Working data Block Start
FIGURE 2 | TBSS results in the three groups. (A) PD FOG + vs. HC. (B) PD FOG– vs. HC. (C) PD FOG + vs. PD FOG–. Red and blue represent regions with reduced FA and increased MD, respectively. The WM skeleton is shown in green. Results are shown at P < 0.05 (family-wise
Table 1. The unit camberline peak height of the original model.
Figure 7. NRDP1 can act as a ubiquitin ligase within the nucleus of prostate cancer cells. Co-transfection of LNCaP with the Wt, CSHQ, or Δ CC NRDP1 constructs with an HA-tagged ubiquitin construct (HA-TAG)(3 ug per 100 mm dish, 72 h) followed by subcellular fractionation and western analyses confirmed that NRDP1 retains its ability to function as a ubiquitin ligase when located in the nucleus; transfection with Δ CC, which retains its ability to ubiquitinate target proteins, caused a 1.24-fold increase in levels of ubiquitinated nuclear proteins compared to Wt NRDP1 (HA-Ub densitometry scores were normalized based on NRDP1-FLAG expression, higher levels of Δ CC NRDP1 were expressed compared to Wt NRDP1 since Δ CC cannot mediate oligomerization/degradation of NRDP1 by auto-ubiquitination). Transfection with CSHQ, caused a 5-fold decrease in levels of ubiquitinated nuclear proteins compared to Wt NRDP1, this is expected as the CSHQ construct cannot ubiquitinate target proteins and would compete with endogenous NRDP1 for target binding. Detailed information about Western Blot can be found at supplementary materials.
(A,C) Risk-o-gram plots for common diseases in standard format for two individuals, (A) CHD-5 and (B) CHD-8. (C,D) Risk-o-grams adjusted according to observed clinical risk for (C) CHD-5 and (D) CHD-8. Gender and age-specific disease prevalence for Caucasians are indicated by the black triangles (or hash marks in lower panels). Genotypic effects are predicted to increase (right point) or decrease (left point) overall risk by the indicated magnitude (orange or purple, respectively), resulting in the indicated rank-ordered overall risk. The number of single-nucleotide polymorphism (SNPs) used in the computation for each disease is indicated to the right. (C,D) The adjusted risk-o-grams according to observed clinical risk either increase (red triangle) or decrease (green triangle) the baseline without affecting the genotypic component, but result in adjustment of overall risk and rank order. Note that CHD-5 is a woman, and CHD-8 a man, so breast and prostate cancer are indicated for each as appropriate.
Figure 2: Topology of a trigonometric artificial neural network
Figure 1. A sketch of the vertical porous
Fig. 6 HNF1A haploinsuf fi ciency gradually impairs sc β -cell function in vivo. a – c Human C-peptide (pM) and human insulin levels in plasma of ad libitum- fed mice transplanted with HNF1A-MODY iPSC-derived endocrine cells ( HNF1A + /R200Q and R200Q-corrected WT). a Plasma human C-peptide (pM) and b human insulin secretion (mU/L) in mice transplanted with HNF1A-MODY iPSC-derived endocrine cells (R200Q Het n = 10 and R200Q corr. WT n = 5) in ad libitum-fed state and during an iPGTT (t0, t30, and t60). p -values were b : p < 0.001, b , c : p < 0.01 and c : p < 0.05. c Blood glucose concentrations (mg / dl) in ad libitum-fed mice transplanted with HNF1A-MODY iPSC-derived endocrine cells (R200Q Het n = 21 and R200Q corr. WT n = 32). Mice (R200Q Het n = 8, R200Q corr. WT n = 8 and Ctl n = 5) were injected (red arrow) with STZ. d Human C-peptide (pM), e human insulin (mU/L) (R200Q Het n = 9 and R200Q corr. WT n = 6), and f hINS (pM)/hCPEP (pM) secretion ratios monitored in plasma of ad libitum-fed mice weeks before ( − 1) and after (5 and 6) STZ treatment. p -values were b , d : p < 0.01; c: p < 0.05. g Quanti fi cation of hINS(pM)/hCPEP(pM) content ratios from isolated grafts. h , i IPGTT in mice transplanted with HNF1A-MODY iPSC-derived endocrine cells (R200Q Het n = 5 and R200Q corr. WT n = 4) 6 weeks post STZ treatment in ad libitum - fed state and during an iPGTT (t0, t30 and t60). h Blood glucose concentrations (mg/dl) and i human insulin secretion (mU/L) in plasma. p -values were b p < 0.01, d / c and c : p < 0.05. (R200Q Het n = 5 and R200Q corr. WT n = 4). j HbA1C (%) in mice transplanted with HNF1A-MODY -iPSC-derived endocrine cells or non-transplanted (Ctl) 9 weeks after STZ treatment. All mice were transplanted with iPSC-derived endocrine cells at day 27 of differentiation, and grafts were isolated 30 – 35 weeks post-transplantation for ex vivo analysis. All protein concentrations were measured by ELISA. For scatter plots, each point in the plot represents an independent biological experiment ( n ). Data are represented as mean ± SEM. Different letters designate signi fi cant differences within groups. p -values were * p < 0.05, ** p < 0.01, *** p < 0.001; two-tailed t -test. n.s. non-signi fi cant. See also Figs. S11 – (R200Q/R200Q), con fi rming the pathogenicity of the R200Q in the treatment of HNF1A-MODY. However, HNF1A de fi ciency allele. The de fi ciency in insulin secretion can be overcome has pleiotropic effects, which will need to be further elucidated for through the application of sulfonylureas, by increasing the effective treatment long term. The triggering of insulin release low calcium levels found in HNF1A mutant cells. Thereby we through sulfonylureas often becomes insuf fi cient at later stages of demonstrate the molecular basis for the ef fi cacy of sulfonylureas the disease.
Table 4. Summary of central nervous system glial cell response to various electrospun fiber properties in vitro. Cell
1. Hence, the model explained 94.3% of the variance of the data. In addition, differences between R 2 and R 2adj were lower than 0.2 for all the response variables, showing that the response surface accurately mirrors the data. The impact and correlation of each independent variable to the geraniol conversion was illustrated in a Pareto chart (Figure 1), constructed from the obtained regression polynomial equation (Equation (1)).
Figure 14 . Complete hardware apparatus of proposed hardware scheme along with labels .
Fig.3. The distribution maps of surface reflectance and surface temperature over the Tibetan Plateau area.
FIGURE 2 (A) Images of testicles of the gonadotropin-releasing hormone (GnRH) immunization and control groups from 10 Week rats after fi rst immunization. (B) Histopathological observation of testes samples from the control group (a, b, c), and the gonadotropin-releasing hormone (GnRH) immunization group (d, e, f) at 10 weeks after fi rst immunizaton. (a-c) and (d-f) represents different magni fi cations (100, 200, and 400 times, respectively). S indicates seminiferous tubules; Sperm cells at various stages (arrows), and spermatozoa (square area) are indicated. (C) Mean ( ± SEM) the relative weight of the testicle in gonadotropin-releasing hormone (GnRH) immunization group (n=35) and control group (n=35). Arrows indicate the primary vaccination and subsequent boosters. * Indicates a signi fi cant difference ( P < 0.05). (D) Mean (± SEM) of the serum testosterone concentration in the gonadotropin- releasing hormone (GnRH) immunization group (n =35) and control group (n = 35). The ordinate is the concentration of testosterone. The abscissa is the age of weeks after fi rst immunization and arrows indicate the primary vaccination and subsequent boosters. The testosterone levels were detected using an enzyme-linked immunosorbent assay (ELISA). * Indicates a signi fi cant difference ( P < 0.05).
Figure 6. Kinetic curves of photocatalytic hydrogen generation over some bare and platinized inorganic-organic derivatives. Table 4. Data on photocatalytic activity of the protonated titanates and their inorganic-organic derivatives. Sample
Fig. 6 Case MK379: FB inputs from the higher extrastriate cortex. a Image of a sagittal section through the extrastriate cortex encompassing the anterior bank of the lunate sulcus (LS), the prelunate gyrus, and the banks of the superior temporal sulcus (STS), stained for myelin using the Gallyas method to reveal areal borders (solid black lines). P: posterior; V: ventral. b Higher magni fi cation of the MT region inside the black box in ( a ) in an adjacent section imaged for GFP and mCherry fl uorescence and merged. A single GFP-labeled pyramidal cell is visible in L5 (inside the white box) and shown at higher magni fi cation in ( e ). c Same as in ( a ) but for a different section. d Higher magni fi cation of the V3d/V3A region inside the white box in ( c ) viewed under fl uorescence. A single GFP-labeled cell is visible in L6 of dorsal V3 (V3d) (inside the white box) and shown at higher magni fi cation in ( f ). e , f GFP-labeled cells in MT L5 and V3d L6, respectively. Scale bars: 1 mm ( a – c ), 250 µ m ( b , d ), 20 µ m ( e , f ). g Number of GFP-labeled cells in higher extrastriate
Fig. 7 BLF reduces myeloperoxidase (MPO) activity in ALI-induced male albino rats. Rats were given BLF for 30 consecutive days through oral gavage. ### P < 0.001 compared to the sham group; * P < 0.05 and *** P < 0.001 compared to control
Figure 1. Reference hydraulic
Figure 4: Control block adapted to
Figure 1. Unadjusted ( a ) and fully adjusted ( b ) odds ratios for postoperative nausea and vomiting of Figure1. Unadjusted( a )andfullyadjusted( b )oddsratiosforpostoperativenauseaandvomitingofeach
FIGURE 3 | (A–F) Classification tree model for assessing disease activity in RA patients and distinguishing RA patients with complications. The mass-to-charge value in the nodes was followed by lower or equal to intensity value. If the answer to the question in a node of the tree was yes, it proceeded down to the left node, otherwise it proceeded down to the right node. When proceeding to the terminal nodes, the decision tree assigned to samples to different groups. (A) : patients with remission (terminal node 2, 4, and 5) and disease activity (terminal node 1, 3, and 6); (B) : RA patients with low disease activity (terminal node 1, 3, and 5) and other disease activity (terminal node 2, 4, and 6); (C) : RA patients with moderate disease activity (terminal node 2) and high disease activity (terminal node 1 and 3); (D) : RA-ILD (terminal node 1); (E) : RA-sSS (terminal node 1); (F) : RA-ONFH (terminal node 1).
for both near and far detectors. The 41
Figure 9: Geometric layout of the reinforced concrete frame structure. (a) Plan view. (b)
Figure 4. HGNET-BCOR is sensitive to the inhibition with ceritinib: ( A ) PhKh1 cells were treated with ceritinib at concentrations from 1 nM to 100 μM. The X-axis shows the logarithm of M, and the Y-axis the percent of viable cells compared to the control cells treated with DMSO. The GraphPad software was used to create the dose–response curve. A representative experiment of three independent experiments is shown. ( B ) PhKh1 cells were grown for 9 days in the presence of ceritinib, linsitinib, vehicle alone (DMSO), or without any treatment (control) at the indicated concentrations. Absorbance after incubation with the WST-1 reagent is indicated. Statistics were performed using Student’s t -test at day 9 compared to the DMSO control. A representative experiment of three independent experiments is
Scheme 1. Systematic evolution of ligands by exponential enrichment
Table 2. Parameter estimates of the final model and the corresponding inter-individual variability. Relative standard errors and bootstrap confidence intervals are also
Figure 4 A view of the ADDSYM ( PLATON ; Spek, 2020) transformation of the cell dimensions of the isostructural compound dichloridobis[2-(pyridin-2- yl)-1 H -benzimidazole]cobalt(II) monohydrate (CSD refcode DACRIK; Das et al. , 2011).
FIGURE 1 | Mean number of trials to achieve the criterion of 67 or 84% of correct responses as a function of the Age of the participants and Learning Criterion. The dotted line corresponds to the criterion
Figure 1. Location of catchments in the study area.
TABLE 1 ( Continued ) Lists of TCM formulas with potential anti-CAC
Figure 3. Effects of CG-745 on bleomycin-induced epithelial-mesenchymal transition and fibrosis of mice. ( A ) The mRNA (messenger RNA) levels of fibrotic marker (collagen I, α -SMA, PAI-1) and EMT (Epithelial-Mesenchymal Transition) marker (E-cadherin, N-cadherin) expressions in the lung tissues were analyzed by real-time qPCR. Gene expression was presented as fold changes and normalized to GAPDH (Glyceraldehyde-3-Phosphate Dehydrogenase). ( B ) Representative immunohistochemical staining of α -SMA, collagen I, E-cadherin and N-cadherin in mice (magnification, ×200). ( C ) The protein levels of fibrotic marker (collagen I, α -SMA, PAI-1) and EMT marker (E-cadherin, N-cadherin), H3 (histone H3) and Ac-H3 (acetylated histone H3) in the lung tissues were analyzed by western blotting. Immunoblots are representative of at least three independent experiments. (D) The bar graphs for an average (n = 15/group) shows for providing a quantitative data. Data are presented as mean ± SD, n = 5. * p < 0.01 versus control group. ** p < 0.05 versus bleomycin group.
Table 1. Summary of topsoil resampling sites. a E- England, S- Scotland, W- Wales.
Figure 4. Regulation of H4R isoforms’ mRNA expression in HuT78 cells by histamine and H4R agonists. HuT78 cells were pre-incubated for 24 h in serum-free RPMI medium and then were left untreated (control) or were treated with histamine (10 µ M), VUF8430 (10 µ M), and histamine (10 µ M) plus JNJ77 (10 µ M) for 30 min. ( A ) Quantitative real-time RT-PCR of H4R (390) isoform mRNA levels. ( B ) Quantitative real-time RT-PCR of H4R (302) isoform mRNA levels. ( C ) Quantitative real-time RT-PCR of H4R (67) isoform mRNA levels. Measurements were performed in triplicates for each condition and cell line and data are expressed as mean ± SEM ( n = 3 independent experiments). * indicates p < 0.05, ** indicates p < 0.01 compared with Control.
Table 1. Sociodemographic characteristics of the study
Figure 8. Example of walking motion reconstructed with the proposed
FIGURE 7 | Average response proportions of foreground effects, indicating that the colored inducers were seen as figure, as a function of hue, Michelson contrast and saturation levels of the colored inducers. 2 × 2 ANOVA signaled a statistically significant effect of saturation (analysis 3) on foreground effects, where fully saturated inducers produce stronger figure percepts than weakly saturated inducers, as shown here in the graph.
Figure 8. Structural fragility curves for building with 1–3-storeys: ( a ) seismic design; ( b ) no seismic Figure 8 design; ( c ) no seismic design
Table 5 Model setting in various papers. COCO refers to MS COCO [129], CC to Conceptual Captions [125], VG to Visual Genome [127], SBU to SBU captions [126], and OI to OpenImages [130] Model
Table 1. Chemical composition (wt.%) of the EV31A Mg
Working data Block End
**Exercise:** Your answer must hold the line containing "Figure 8. Example" and all lines after it in the entries above, exactly, and nothing else.

**Response:**
Figure 8. Example of walking motion reconstructed with the proposed
FIGURE 7 | Average response proportions of foreground effects, indicating that the colored inducers were seen as figure, as a function of hue, Michelson contrast and saturation levels of the colored inducers. 2 × 2 ANOVA signaled a statistically significant effect of saturation (analysis 3) on foreground effects, where fully saturated inducers produce stronger figure percepts than weakly saturated inducers, as shown here in the graph.
Figure 8. Structural fragility curves for building with 1–3-storeys: ( a ) seismic design; ( b ) no seismic Figure 8 design; ( c ) no seismic design
Table 5 Model setting in various papers. COCO refers to MS COCO [129], CC to Conceptual Captions [125], VG to Visual Genome [127], SBU to SBU captions [126], and OI to OpenImages [130] Model
Table 1. Chemical composition (wt.%) of the EV31A Mg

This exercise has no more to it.